Ultrasound (US) risk-stratification systems for investigation of thyroid nodules may not be as useful as anticipated.
We aimed to assess the performance and costs of the American College of Radiology Thyroid Image Reporting And Data System (ACR-TIRADS).
We examined the data set upon which ACR-TIRADS was developed, and applied TR1 or TR2 as a rule-out test, TR5 as a rule-in test, or applied ACR-TIRADS across all nodule categories. We assessed a hypothetical clinical comparator where 1 in 10 nodules are randomly selected for fine needle aspiration (FNA), assuming a pretest probability of clinically important thyroid cancer of 5%.

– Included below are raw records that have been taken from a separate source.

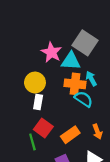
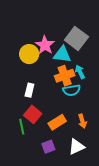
yellow circle: (35, 82) -> (29, 54), moved
orange cross: (75, 84) -> (65, 76), turned -30
cyan semicircle: (84, 99) -> (72, 90), turned 132

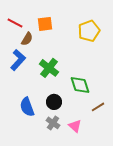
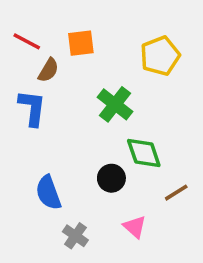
blue L-shape: (18, 60) -> (32, 108), turned -35
green cross: (49, 68) -> (115, 104), moved
black circle: (54, 102) -> (111, 178), moved
gray cross: (53, 123) -> (75, 236), moved

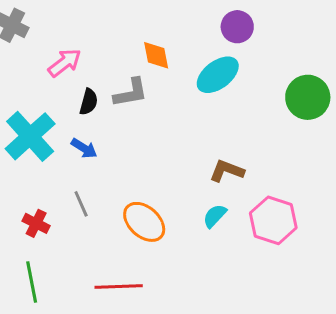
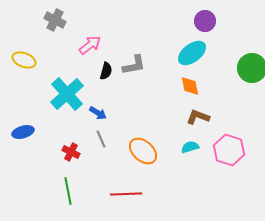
orange diamond: (156, 55) -> (190, 86), moved
blue arrow: (84, 148) -> (98, 113), moved
cyan semicircle: (215, 216) -> (190, 147), turned 30

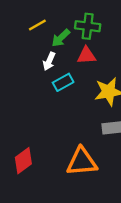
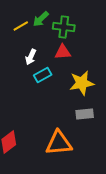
green arrow: (61, 38) -> (41, 19), moved

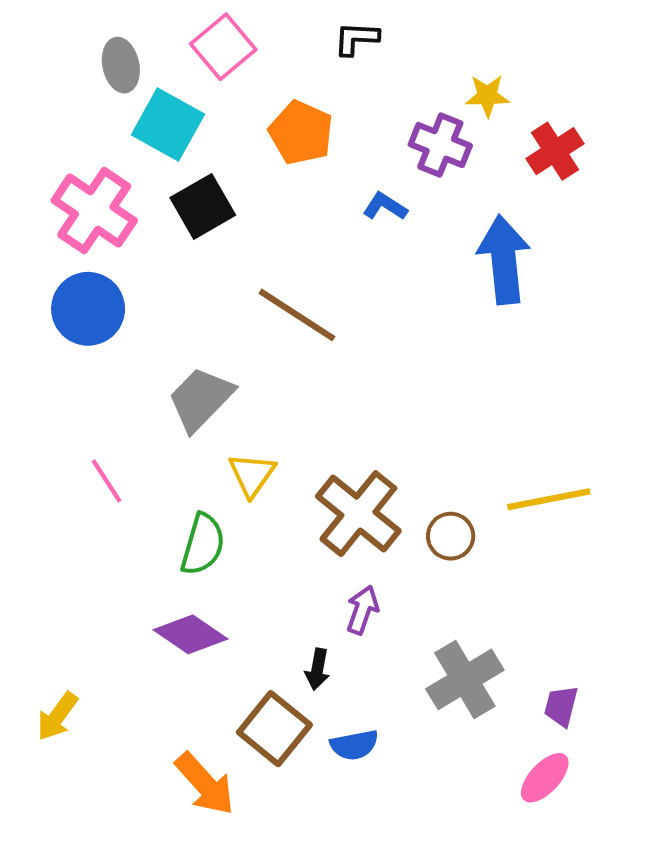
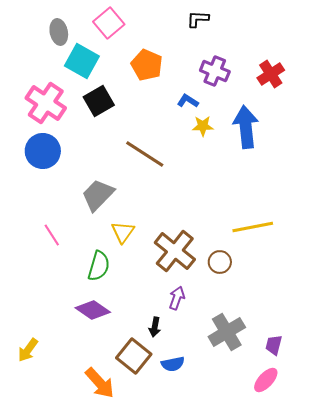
black L-shape: (356, 38) -> (198, 19), moved
yellow star: (487, 96) -> (203, 126), moved
yellow line: (549, 499) -> (253, 227), moved

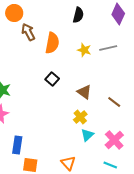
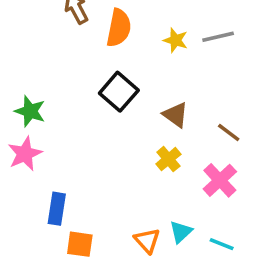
black square: (52, 79) -> (119, 92), size x1.5
cyan triangle: (87, 135) -> (181, 232), moved
pink cross: (114, 140) -> (220, 180), moved

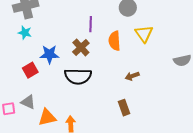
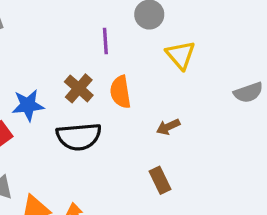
purple line: (91, 24) -> (105, 41), moved
orange semicircle: (114, 41) -> (120, 92), moved

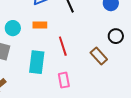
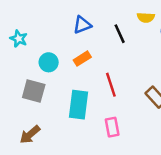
orange rectangle: (40, 25) -> (82, 59), turned -32

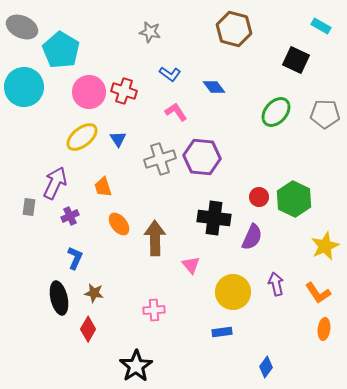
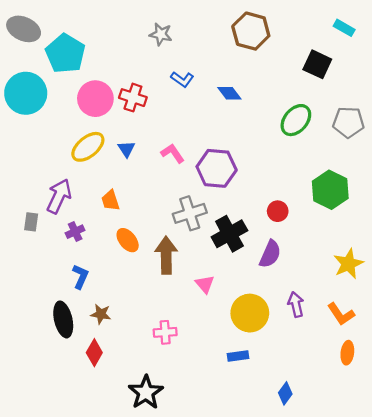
pink L-shape: (176, 112) -> (173, 153), moved
gray cross: (160, 159) -> (190, 213), moved
green hexagon: (294, 199) -> (330, 190), moved
black cross: (214, 218) -> (229, 234), turned -36

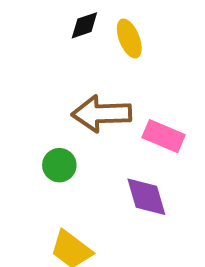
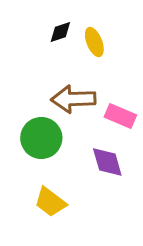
green circle: (59, 165) -> (41, 138), size x1.6

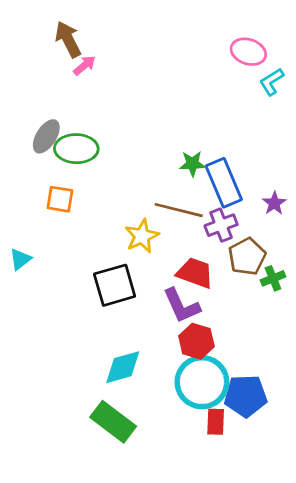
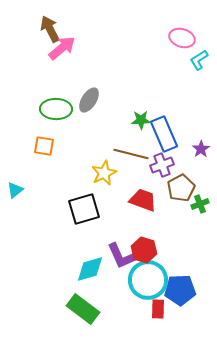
pink arrow: (84, 65) -> (62, 48), size x1.6
gray ellipse: (46, 136) -> (89, 100), moved
purple L-shape: (181, 306) -> (121, 256), moved

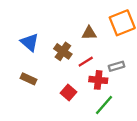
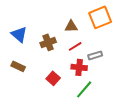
brown cross: (63, 51) -> (48, 42), turned 35
red line: (86, 62) -> (75, 46), moved

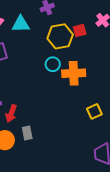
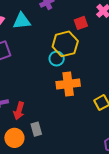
yellow hexagon: (60, 36) -> (65, 44), moved
orange cross: (74, 73) -> (68, 84), moved

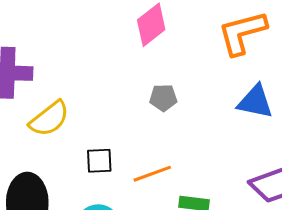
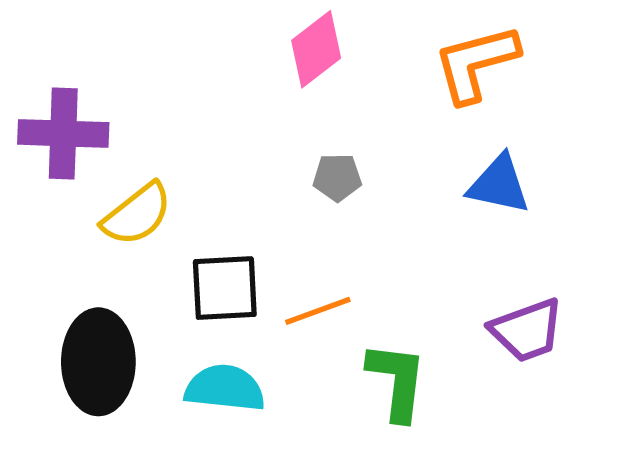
black square: (99, 161) -> (225, 288), size x1.5

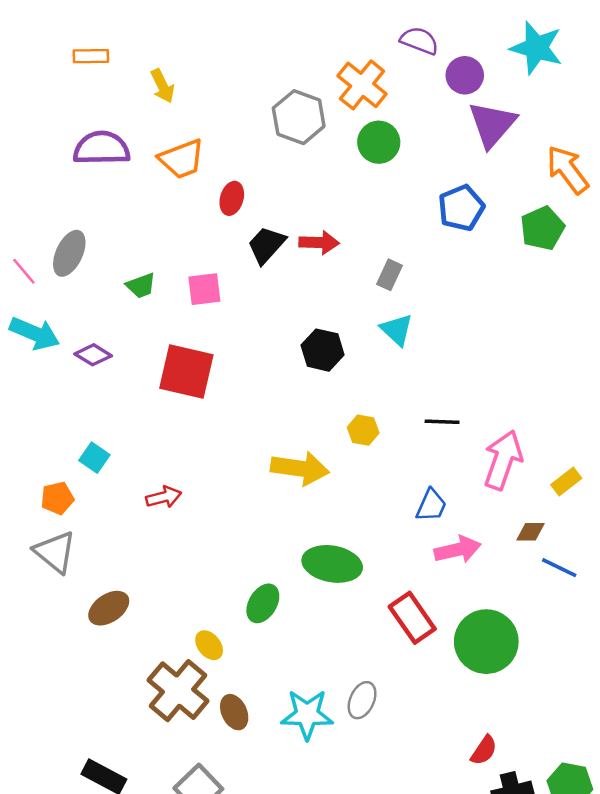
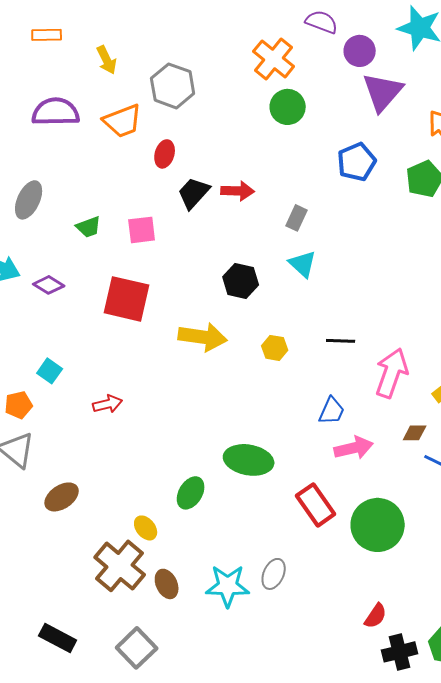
gray hexagon: (299, 117) -> (173, 86), moved
yellow arrow: (300, 468) -> (203, 337), moved

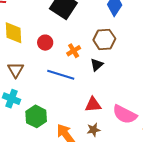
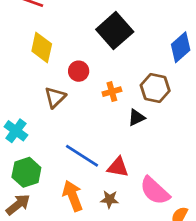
brown triangle: (16, 70) -> (55, 97), moved
blue line: (61, 75) -> (82, 156), moved
green hexagon: (36, 116) -> (26, 172), moved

The gender bias (92% female) and cancer prevalence (10%) of the data set suggests it may not accurately reflect the intended test population. Applying ACR-TIRADS across all nodule categories did not perform well, with sensitivity and specificity between 60% and 80% and overall accuracy worse than random selection (65% vs 85%). Test performance in the TR3 and TR4 categories had an accuracy of less than 60%. Using TR5 as a rule-in test was similar to random selection (specificity 89% vs 90%). Using TR1 and TR2 as a rule-out test had excellent sensitivity (97%), but for every additional person that ACR-TIRADS correctly reassures, this requires >100 ultrasound scans, resulting in 6 unnecessary operations and significant financial cost.
Perhaps surprisingly, the performance ACR-TIRADS may often be no better than random selection. The management guidelines may be difficult to justify from a cost/benefit perspective. A prospective validation study that determines the true performance of TIRADS in the real-world is needed.